Some economic experts have said as much as 40% of those job losses since March could be permanent.

If that’s the case, Denton’s 7% gain in sales tax collection this year — before the pandemic — could be wiped out. Instead, sales tax collections could end up lower than last year.

Hotel occupancy and mixed beverage tax collections have already cratered, as the tourism industry collapsed and bars closed. The city’s mixed beverage tax collection dropped 47% in March, Gaines said. And the city may get only a fraction of the hotel revenue budgeted this year. Hotel occupancy taxes are expected to drop 75-85%, staff said.

The preliminary property tax rolls are out, too, but the city won’t have much confidence in those numbers until June, Gaines said.

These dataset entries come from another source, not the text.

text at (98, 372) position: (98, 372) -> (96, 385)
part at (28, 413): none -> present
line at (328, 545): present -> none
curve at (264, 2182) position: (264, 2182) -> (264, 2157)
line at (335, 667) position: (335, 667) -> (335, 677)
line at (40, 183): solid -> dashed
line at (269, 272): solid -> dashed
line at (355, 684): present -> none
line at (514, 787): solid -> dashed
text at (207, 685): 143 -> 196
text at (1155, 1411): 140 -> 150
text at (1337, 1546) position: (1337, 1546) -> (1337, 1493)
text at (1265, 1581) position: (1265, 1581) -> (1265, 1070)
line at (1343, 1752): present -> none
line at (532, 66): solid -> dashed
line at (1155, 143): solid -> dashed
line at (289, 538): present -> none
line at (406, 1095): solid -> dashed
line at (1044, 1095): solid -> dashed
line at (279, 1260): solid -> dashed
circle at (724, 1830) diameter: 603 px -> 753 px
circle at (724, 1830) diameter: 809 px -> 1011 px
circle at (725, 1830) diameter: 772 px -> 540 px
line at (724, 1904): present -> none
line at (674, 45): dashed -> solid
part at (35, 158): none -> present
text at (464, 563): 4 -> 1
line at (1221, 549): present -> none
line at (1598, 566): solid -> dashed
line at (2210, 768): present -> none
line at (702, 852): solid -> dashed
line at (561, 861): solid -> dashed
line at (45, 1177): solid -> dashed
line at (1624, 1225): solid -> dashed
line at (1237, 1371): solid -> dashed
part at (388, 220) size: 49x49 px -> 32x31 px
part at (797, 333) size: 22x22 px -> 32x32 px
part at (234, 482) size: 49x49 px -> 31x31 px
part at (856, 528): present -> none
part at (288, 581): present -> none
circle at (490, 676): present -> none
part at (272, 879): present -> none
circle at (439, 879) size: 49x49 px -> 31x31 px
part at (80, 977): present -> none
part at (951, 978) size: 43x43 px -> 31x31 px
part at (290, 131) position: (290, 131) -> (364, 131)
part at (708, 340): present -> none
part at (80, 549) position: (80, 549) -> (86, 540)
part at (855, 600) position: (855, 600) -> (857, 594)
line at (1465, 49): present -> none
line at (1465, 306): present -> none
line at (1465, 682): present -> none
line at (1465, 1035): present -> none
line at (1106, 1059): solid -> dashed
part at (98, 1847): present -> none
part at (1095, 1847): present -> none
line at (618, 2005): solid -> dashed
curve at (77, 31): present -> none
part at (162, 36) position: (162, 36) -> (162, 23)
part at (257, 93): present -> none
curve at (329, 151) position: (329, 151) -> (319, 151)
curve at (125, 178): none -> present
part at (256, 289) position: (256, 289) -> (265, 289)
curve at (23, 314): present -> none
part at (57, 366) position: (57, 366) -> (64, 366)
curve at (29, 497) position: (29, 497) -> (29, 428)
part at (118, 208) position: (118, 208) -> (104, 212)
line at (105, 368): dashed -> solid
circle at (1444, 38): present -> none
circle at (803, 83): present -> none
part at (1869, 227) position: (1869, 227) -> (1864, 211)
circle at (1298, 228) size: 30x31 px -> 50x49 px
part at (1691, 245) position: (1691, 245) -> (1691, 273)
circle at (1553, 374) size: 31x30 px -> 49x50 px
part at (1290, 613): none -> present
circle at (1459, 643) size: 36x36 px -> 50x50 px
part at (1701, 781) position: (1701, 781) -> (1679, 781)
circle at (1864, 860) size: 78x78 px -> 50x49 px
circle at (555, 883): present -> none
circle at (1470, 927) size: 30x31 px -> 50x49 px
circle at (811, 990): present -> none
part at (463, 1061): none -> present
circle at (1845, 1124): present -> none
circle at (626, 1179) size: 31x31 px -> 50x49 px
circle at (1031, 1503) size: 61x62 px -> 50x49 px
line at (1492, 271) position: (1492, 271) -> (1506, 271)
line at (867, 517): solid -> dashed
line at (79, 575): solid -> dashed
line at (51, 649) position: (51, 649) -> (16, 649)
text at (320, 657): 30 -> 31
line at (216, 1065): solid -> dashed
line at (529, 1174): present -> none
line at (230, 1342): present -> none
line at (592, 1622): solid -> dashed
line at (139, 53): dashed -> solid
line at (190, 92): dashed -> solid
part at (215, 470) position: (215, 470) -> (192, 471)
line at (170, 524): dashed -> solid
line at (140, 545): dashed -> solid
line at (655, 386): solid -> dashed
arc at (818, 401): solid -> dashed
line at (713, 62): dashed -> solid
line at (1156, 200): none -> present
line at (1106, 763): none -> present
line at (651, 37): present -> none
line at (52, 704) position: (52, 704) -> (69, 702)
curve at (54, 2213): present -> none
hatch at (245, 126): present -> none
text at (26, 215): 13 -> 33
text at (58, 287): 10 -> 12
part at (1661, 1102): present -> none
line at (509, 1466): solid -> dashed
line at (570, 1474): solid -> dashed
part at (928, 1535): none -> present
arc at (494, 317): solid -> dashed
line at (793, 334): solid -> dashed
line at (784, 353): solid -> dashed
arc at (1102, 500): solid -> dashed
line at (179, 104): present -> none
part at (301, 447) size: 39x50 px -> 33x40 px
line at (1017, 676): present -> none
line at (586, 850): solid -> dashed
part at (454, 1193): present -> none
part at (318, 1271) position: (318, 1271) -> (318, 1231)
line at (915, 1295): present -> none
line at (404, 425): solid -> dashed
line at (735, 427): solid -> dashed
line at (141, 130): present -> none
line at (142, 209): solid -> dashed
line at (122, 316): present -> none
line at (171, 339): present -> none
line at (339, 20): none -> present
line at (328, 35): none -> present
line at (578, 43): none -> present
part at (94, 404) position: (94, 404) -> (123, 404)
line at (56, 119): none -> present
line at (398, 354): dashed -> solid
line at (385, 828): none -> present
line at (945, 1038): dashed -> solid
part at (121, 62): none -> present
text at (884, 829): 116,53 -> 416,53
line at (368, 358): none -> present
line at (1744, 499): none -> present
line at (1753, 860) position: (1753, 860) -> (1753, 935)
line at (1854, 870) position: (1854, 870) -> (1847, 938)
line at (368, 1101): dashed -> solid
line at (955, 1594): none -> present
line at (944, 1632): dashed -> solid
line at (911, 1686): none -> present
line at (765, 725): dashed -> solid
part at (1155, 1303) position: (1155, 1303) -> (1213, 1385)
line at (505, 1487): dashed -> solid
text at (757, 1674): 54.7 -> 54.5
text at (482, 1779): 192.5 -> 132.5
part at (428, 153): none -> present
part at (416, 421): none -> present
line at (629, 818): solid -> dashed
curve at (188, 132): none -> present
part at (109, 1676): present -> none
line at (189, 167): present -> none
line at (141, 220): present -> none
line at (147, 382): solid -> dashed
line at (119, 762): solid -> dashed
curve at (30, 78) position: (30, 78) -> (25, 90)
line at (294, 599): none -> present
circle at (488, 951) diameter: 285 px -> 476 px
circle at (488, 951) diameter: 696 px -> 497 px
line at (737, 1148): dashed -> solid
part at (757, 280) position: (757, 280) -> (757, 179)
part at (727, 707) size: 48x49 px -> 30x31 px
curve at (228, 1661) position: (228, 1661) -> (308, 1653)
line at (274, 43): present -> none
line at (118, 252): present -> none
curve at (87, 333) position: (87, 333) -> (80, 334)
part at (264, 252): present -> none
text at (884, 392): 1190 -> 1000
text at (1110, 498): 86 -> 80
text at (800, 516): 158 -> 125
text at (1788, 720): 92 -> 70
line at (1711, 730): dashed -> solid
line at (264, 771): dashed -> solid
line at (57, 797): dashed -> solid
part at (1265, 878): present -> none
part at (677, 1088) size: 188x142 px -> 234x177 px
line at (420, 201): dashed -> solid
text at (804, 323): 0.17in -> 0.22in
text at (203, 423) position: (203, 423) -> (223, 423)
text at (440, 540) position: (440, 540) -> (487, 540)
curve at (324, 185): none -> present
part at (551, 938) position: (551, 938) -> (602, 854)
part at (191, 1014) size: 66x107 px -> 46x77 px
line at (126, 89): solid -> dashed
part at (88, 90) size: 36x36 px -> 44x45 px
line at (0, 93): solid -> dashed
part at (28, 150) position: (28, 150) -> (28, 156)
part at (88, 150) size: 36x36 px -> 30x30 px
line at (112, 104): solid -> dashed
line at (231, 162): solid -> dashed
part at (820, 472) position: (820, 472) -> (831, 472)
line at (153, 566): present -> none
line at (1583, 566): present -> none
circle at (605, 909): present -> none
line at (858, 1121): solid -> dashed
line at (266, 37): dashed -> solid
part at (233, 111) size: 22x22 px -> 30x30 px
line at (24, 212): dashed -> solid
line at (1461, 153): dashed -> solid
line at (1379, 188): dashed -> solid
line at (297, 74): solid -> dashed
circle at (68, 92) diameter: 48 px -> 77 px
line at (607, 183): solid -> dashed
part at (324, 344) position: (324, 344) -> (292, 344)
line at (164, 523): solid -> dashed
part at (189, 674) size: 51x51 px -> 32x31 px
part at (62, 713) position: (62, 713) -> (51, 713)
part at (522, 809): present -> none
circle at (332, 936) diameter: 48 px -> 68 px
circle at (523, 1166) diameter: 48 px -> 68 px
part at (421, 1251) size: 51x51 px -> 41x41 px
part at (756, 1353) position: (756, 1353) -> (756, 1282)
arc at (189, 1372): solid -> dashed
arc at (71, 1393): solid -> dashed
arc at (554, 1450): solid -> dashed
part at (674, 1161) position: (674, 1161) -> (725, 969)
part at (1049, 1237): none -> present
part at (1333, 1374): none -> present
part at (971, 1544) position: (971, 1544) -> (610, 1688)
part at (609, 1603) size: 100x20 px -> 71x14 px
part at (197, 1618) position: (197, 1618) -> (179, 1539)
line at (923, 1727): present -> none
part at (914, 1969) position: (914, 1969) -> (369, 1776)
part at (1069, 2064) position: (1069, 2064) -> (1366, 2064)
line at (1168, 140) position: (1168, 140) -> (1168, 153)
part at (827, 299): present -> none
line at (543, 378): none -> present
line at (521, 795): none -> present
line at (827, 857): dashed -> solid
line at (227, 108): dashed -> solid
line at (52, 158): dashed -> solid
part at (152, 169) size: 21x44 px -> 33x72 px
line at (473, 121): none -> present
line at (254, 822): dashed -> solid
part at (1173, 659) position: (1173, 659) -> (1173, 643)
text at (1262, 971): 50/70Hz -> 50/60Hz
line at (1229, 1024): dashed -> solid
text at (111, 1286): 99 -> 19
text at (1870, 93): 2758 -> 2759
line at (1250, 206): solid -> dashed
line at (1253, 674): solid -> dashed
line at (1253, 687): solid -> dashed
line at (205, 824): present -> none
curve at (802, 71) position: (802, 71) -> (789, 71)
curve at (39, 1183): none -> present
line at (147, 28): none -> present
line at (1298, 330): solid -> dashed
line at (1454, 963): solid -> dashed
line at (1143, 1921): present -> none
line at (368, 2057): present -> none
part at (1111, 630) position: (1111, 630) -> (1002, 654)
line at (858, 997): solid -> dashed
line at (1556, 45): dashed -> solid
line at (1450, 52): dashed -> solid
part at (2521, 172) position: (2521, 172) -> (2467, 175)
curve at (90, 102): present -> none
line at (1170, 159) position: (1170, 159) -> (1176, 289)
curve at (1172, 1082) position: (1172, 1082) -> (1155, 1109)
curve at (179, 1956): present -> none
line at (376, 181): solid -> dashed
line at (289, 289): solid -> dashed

The full impact of business closures and job losses won’t affect the property tax rolls for another year, however.

The city’s finance staff is continuing to gather information, and managers are making cuts in the budget as they go, he added.

City spokesman Ryan Adams said it will be another month before the city manager’s office knows how much a voluntary separation program will save on the payroll. Managers offered buyouts to employees close to retirement or otherwise ready for a change. If enough employees accept, the city may be able to avoid layoffs.

All that information will be cobbled back together by the end of June, when the finance staff will be back in front of the City Council for more direction and decisions.

By then, the forecast — however glum — will at least be surer, Gaines said.

“Hopefully our conservative approach was correct,” he added.